Si l'on retrouve la réalisatrice dans le rôle de la photographe timorée et fragile, on aura au casting Joey Starr, Karin Viard, Marina Foïs, Nicolas Duvauchelle, Karole Rocher ou encore Emmanuelle Bercot. Plusieurs scènes crispantes les verront au sommet de leur prestation. Tout d'abord, la policière musulmane en état d'hystérie face à un intégriste musulman comparu pour avoir voulu marier sa jeune fille au Maghreb. Une superbe initiative où la femme a désormais l'ascendant sur l'homme tout puissant dans les milieux islamiques rigoristes. Et puis, la dispute stupéfiante entre Nadine et Iris. Deux séquences admirables et touchantes.  

En conclusion, je peux comprendre que cette chronique vous laisse dubitatif sans avoir une réelle envie de vous jeter dans le visionnage. Il est vrai que certains choix maladroits empêchent Polisse de se hisser parmi les drames les plus bouleversants alors que le potentiel était là. La faute en revient en premier lieu à cette pu**in d'autocensure gangrénant le milieu cinématographique pour éviter de choquer les quelques cul-bénits de l'assemblée. Un témoignage évident que l'irrévérence n'est pas l'amie du cinéma en France, même là où elle doit parfois y être quasi indispensable.
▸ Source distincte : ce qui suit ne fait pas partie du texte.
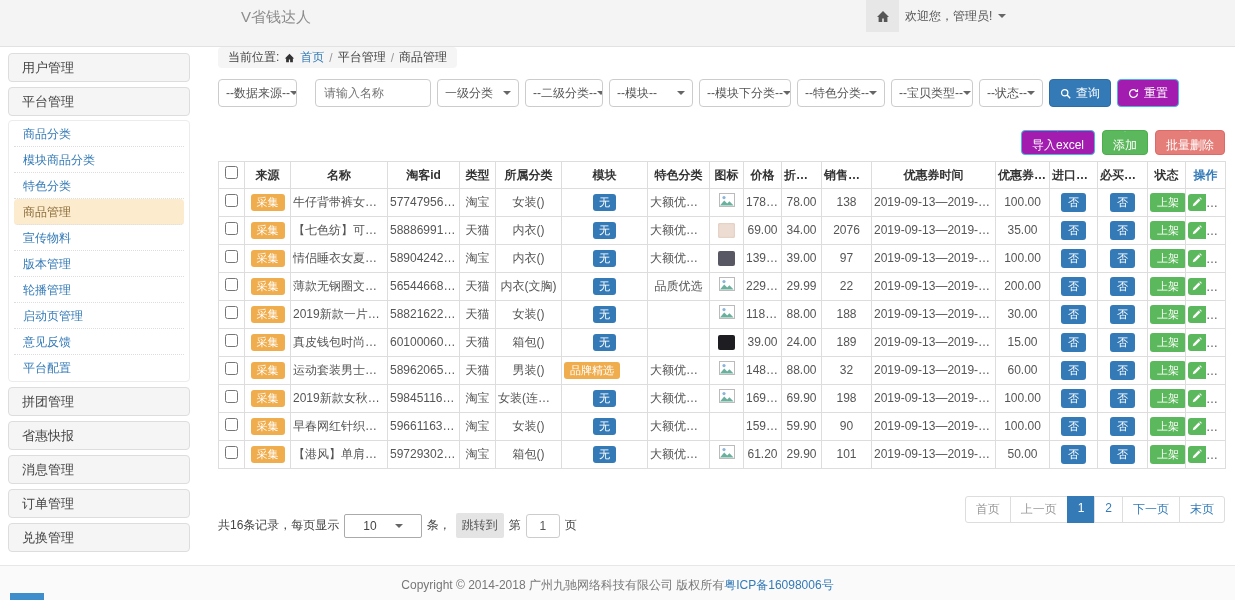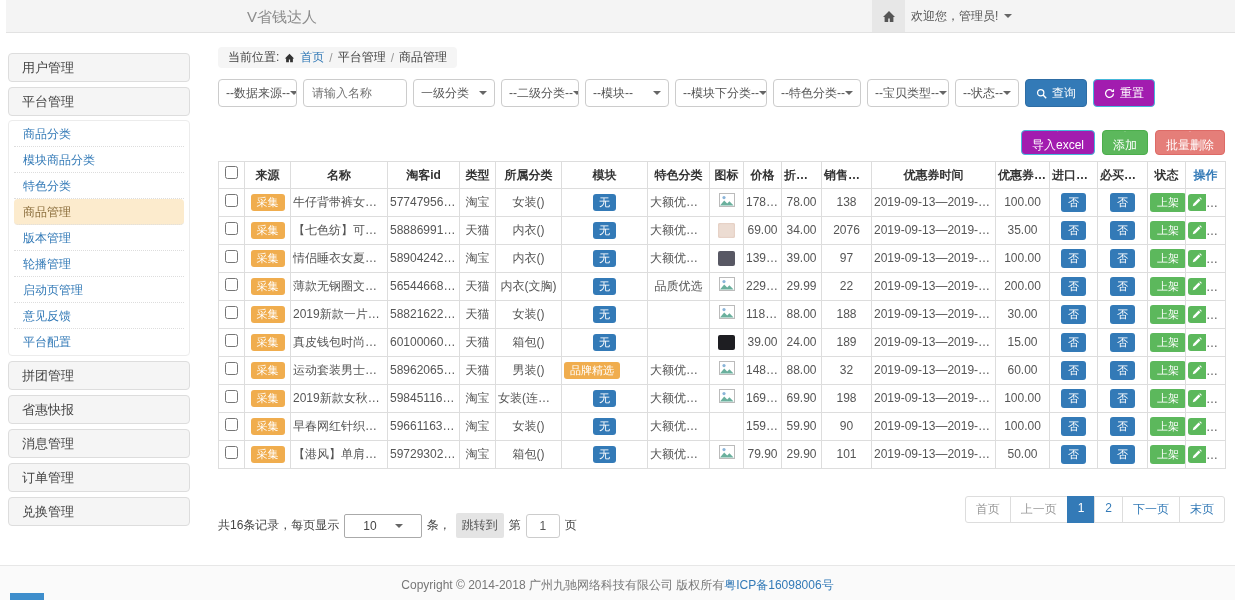--- a/index.html
+++ b/index.html
@@ -9,7 +9,7 @@
     font-family:"Liberation Sans","DejaVu Sans",sans-serif; font-size:12px; color:#555;
   }
   
-  .topbar { position:absolute; top:0; left:6px; right:0; height:33px; background:#f4f4f4; border-bottom:1px solid #e2e2e2; }
+  .topbar { position:absolute; top:0; left:0; right:0; height:47px; background:#f4f4f4; border-bottom:1px solid #e2e2e2; }
   .brand { position:absolute; left:241px; top:8px; font-size:15px; color:#8c8c8c; }
   .home-box { position:absolute; left:866px; top:0; width:33px; height:32px; background:#e7e7e7; display:flex; align-items:center; justify-content:center; cursor:pointer; }
   .user-menu { position:absolute; left:905px; top:0; height:32px; display:flex; align-items:center; gap:6px; color:#555; cursor:pointer; }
Mais au-delà de ça, l'aspect tranche de vie tend à surpasser parfois un peu trop l'horreur du boulot où avoir des nerfs à rude épreuve est une condition sine qua non pour tenir le coup. Un peu dommage quand on se rend compte que Polisse se suit avec une cruelle légèreté, bien loin de toute forme de noirceur et de réelle oppression, en évitant heureusement l'insupportable patho. Bien sûr, d'un point de vue cinématographique, le résultat est très satisfaisant et se suit sans le moindre encombre mais il manque cette gnac dont souffre cruellement le cinéma français. Le fait de savoir choquer, foutre aux chiottes la bien-pensance, de montrer l'interdit, de casser les codes moraux trop rigides.